[[ Records to process, beginning ]]

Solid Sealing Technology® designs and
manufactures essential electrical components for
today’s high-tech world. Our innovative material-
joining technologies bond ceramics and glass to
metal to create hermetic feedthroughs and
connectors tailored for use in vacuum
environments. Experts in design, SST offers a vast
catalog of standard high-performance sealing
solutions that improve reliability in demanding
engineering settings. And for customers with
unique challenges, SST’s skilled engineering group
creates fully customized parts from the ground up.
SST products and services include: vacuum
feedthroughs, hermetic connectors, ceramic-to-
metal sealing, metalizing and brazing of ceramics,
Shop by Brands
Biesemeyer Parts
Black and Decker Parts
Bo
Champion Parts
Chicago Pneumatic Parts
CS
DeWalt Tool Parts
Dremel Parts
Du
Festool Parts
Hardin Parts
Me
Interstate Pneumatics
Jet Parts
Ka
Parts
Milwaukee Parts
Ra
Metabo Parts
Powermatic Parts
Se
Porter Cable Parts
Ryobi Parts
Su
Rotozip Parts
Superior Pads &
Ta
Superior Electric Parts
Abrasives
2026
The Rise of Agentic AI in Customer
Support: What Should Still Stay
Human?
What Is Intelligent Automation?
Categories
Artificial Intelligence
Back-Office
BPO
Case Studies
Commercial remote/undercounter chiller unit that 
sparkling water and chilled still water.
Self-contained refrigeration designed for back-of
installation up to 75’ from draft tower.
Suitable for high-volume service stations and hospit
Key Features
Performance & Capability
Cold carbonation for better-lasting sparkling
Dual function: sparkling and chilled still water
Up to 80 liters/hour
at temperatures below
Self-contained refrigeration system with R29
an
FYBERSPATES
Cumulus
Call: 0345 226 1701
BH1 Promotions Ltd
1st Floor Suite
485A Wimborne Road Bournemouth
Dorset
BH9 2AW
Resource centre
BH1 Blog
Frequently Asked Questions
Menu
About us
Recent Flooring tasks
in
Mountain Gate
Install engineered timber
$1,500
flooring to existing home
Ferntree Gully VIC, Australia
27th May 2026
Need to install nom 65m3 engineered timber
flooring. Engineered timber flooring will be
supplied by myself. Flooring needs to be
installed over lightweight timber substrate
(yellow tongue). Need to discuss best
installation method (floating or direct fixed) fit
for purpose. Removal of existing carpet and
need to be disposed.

[[ Records to process, end ]]

**Directions for this task:**
Having found the line with "Up to 80 liters/hour" in the listing above, transcribe it and every line after it to the end, exactly, with no additions.

**Output below:**
Up to 80 liters/hour
at temperatures below
Self-contained refrigeration system with R29
an
FYBERSPATES
Cumulus
Call: 0345 226 1701
BH1 Promotions Ltd
1st Floor Suite
485A Wimborne Road Bournemouth
Dorset
BH9 2AW
Resource centre
BH1 Blog
Frequently Asked Questions
Menu
About us
Recent Flooring tasks
in
Mountain Gate
Install engineered timber
$1,500
flooring to existing home
Ferntree Gully VIC, Australia
27th May 2026
Need to install nom 65m3 engineered timber
flooring. Engineered timber flooring will be
supplied by myself. Flooring needs to be
installed over lightweight timber substrate
(yellow tongue). Need to discuss best
installation method (floating or direct fixed) fit
for purpose. Removal of existing carpet and
need to be disposed.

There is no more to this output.